Marsh or mugger crocodiles (Crocodylus palustris) are medium-sized and broad-snouted

Debraj Mitra | Published 05.08.22, 06:44 AM
The crocodile was found near Shimultala Ghat in Dhubulia, around 15km from Krishnagar.

The crocodile was found near Shimultala Ghat in Dhubulia, around 15km from Krishnagar.

Sourced by The Telegraph

A group of farmers in a pocket of Nadia, who went to a lake for retting jute, stumbled upon a crocodile a few days ago.

The crocodile, suspected to have come from the Hooghly which is less than 200m from the spot, was captured by a team of foresters on Wednesday evening.

Hours later, it was released upstream, into the Hooghly at the Farakka barrage.

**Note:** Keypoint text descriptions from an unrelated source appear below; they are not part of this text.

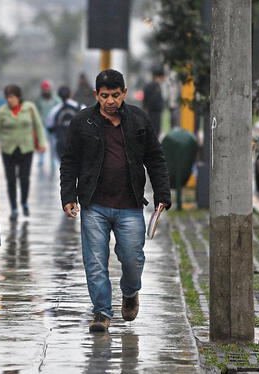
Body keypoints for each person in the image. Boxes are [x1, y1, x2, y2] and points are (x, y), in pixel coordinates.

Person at [59, 69, 171, 332]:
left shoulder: (139, 120)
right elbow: (70, 161)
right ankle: (101, 313)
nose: (110, 101)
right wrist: (68, 195)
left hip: (130, 205)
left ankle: (130, 292)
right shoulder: (82, 122)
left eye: (116, 95)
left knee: (133, 259)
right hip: (93, 204)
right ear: (96, 95)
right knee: (95, 260)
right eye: (105, 95)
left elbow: (155, 159)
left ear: (125, 94)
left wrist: (162, 195)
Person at [0, 84, 47, 219]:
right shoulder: (2, 111)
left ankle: (24, 202)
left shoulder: (30, 108)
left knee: (24, 177)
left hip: (26, 148)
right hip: (8, 149)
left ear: (19, 97)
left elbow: (38, 125)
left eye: (12, 97)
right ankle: (14, 207)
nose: (9, 100)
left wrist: (42, 143)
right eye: (7, 97)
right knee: (11, 179)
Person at [45, 85, 83, 161]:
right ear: (70, 94)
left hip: (62, 145)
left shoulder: (55, 110)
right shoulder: (80, 107)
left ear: (59, 96)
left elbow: (49, 127)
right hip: (79, 144)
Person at [34, 80, 60, 168]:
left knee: (53, 143)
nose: (46, 90)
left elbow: (59, 108)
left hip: (53, 125)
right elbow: (36, 111)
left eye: (47, 88)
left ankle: (53, 160)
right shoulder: (39, 100)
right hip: (42, 124)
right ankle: (41, 159)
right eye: (44, 88)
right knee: (42, 142)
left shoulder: (55, 99)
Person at [142, 67, 165, 137]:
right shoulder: (154, 86)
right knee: (154, 133)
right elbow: (153, 101)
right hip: (154, 113)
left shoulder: (150, 86)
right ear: (160, 76)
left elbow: (145, 101)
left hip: (151, 113)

“Some local jute farmers spotted the marsh crocodile in an oxbow lake a few days ago. It had wandered off the Hooghly, which is nearby. We had been monitoring it,  an adult male, around 7.5m long. With the help of a team of specialists, the crocodile was captured around 6.30pm on Wednesday. Later in the night, it was released into the river near the Farakka barrage, a documented habitat of freshwater crocodiles,” said Pradip Bauri, the divisional forest officer of Nadia.

The crocodile was found near Shimultala Ghat in Dhubulia, around 15km from Krishnagar and over 150km from the heart of Kolkata.

A resident, who runs an NGO for wildlife conservation, said a group of farmers go to the waterbody for retting jute. 

Retting of jute is a kind of fermentation process of the plant to separate fibre from the non-fibrous woody stem.

“They spotted the crocodile multiple times but could not take pictures at the first few attempts because it was guarded by a thicket of water hyacinth. When pictures were finally clicked, they were shared with the forest department,” said Deba Baidya, secretary of Nature and Wildlife Conservation Trust.

On Wednesday, a team of experts from the crocodile project centre in Bhagabatpur in the Sunderbans, along with local forest officials, went to rescue the animal. 

Marsh or mugger crocodiles (Crocodylus palustris) are medium-sized and broad-snouted. The reptiles are found in freshwater habitats across India. But since the Farakka barrage came up, their sightings in downstream Hooghly have gone down substantially, a forest official said.

In December 2021, the body of a crocodile was found on the banks of the Hooghly in Serampore. A month before that, a crocodile was spotted on the banks of the Hooghly in Purba Bardhaman, further upstream from the spot where the body was found. It was not clear if the two were the same.